Ghosts are illustrated by the badly-designed 12_Si_GHOST psp generated by the corresponding data file. (To get something so bad an absurdly attractive and long-ranged local potential was introduced.) Examining the phi plots, the s channel has a rather sharp "ghost resonance" at +1.8 Ha. The p channel has an extremely sharp ghost at -3 Ha, about 0.5 Ha above the core state seen as a similar jump in the all-electron phi. This psp isn't supposed to produce core states. Finally, the d channel has an extremely sharp scattering resonance at +1.3 Ha. When this resonant scattering state is normalized on [0, 6 a_B], it has three peaks and two nodes inside 2 a_B, and the slowly-periodic tail from 2 to 6 is nearly zero. One wonders what sort of a spurious conduction band this would yield!
The routine vkbphsft implements the phi calculations aligning the full- potential and pseudopotential plots at the energy of the first projector using an appropriate multiple of pi.

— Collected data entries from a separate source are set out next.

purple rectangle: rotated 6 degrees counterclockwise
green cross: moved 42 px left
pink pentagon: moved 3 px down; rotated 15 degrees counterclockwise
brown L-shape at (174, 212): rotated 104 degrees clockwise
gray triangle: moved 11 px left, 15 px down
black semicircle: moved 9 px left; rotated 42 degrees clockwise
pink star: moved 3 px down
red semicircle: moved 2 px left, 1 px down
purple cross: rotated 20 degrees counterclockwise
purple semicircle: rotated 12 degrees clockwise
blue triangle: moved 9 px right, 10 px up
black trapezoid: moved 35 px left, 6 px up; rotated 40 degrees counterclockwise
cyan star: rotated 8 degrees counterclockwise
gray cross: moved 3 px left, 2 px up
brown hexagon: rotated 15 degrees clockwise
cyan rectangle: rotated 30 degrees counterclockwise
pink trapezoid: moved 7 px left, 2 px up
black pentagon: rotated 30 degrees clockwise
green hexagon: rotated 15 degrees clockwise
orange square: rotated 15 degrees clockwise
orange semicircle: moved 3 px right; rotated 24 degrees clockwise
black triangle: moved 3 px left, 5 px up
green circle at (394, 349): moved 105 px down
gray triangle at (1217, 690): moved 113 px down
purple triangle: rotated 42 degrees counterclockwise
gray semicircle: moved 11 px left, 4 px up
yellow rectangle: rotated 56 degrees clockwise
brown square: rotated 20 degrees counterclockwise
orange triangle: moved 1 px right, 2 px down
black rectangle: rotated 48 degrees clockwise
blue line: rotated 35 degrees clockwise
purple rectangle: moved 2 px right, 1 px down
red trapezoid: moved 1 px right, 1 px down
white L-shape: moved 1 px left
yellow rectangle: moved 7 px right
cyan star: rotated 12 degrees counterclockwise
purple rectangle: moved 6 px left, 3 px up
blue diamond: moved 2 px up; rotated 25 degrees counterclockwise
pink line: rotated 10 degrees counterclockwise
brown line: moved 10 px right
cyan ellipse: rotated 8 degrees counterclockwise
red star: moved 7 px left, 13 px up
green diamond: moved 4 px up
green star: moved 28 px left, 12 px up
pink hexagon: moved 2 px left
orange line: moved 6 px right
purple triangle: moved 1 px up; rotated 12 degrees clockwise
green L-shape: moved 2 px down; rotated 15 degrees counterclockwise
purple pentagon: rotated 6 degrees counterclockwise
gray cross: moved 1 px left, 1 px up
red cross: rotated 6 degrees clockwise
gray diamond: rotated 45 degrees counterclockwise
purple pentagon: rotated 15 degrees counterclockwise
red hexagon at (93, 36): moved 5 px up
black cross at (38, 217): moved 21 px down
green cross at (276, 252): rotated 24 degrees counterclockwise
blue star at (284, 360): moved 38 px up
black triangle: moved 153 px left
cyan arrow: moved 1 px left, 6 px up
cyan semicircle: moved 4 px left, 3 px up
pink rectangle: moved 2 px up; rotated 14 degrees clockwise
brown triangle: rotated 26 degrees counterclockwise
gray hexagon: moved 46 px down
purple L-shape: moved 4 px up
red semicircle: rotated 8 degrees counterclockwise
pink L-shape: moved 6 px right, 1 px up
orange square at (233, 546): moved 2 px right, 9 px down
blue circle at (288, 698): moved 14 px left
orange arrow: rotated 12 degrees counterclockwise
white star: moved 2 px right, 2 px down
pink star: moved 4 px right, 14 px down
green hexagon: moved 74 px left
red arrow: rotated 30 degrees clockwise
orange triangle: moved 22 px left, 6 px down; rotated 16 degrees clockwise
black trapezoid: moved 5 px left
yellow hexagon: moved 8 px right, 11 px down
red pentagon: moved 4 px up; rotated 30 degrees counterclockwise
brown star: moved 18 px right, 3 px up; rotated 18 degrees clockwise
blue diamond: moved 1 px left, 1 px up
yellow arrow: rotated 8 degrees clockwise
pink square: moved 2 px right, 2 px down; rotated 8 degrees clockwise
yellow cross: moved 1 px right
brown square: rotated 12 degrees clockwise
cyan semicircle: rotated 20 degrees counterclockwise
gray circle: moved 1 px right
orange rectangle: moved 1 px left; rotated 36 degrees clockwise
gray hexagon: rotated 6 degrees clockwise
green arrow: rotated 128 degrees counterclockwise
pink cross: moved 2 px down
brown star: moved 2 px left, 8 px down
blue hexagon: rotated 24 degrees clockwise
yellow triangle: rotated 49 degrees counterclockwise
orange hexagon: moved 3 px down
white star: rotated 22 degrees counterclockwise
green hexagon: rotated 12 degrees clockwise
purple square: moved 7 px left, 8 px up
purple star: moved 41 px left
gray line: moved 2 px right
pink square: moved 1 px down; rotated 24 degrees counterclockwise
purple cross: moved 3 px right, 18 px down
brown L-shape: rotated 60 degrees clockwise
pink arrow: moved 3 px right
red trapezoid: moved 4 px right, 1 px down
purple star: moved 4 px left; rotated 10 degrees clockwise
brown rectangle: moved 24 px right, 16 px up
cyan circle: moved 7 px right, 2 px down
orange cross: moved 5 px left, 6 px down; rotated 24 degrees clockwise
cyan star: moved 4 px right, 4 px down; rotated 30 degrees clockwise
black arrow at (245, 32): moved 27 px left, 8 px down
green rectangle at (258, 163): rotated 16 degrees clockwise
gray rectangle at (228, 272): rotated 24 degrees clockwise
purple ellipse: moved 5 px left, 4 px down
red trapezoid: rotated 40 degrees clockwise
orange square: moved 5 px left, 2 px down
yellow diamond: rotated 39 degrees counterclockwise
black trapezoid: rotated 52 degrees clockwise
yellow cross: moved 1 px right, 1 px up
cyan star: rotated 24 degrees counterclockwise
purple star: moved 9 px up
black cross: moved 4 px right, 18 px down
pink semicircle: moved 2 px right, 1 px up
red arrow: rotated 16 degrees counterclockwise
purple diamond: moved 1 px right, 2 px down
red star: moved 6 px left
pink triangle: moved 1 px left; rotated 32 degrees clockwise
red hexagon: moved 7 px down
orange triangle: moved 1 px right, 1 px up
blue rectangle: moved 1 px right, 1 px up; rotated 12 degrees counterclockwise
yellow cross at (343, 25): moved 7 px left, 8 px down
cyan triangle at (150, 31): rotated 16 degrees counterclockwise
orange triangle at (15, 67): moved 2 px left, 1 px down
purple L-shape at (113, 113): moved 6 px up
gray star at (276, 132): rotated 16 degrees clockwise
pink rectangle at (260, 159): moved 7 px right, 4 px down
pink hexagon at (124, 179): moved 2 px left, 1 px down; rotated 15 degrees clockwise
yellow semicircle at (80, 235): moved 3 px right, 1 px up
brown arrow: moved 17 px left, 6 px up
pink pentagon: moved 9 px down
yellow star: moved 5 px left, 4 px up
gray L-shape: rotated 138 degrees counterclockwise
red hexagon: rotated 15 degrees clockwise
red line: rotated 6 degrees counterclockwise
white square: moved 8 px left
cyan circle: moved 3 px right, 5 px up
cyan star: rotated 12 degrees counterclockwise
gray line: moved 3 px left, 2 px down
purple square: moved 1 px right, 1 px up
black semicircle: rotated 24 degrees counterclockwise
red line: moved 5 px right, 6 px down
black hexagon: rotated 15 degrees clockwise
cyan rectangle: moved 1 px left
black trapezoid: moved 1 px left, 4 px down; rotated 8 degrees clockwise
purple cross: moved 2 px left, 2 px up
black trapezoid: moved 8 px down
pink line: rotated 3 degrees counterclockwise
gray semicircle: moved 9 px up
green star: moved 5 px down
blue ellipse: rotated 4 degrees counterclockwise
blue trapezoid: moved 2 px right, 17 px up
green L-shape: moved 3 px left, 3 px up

There is, however, a difficulty which can result in a spurious indication of a ghost. Due to the structure of the separable non-local radial equation, the signs of psi and d psi/dr can change abruptly at a discrete energy, giving rise to a spurious jump of pi in phi which can in fact be either positive or negative. This does not correspond to a spurious localized state -- except for the arbitrary sign, psi changes smoothly with no localized features around this energy. Having identified this problem, in release 2.0.1 we have implemented an algorithm which has so far proven accurate is distinguishing rapid but continuous pi steps from such "sign-change" abrupt jumps. For the abrupt jumps, pi is added or subtracted to cancel them out. Sharp but continuous jumps are let stand, be they desired semi-core states or ghosts to be identified as such.
As the search algorithm implemented in the last section of vkbphsft was developed and tested, steps corresponding to deep but correct semi-cores were sometimes canceled. This was corrected by driving the search to smaller energy intervals and loosening the criterion for "less than a change of pi," but the absence of an expected semi-core step might still occur. If the diagnostic tests in the output file show that the psp has an accurate bound semi-core it does, and its absence in the plot can be ignored. It is also possible that a perversely sharp ghost step could be mistakenly canceled. However, our two-projector potentials are remarkably free of real ghosts, while sign-changes have been found often enough to warrant the new procedure.